WORK INSTRUCTION: Copy out the entries below with "grateful" changed to "thankful" wherever it occurs, keeping everything else the same. Omit the pictures.

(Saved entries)
§
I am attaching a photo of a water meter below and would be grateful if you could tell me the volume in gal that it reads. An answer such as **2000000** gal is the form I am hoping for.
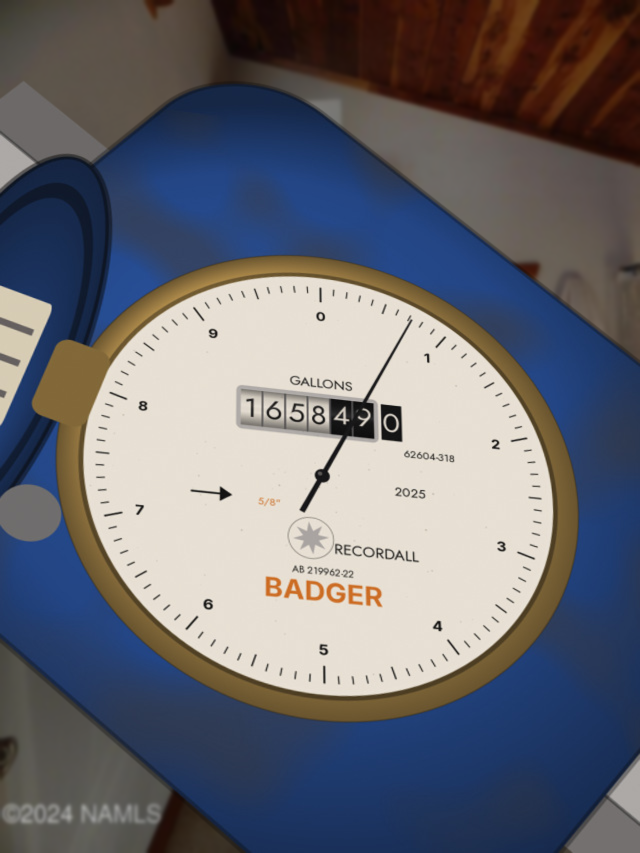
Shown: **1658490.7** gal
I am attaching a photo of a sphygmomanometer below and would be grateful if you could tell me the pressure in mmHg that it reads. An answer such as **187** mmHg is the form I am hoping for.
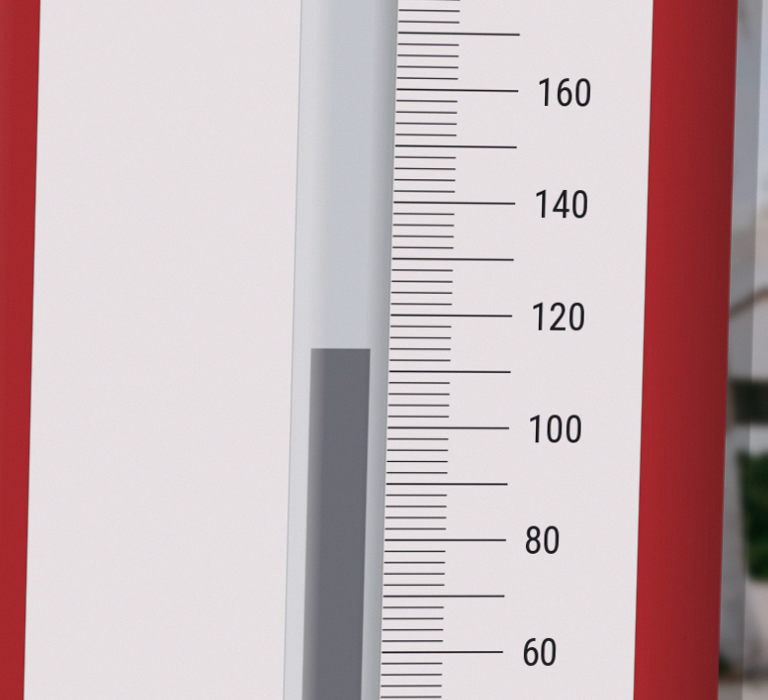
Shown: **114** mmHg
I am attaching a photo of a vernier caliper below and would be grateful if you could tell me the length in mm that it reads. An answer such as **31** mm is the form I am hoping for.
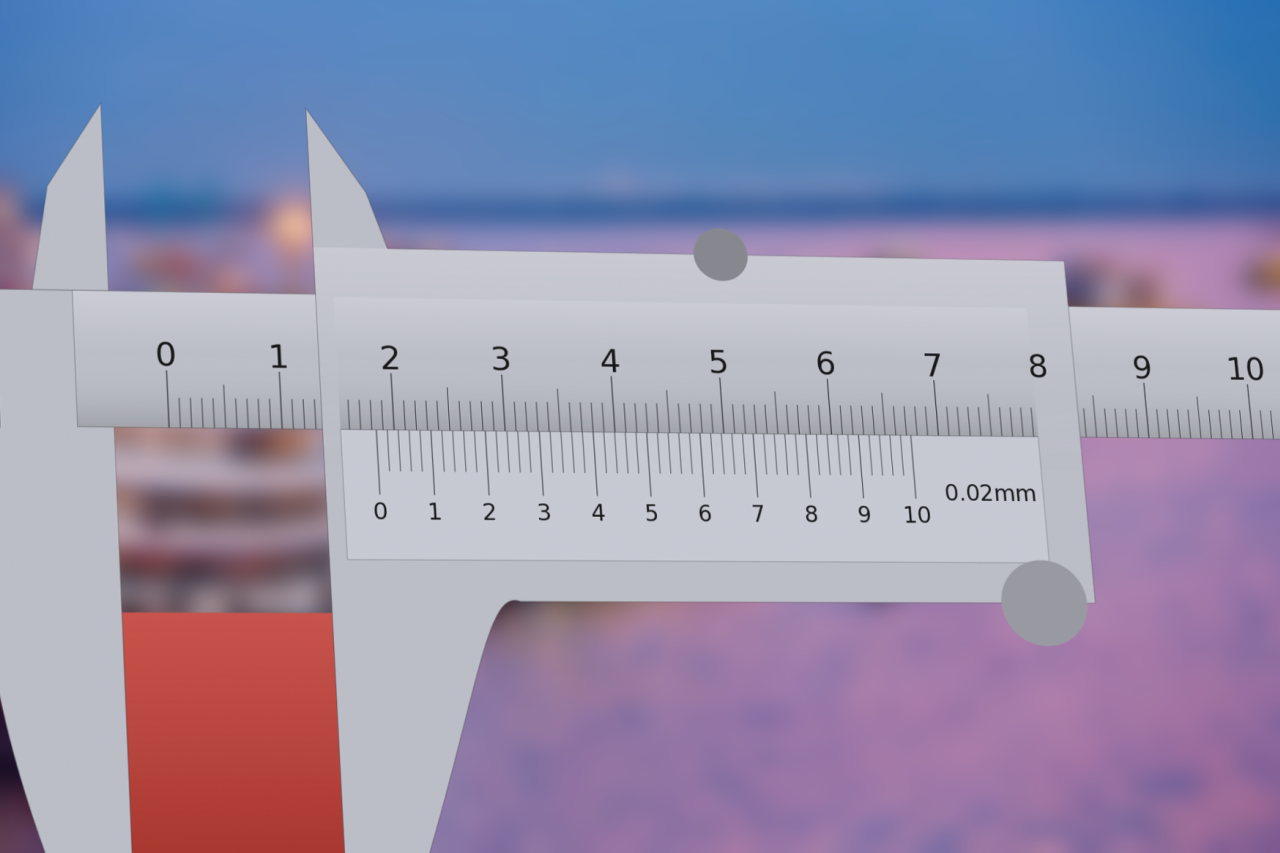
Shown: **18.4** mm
§
SOLUTION TO THIS TASK:
I am attaching a photo of a water meter below and would be thankful if you could tell me the volume in gal that it reads. An answer such as **2000000** gal is the form I am hoping for.
Shown: **1658490.7** gal
I am attaching a photo of a sphygmomanometer below and would be thankful if you could tell me the pressure in mmHg that it reads. An answer such as **187** mmHg is the form I am hoping for.
Shown: **114** mmHg
I am attaching a photo of a vernier caliper below and would be thankful if you could tell me the length in mm that it reads. An answer such as **31** mm is the form I am hoping for.
Shown: **18.4** mm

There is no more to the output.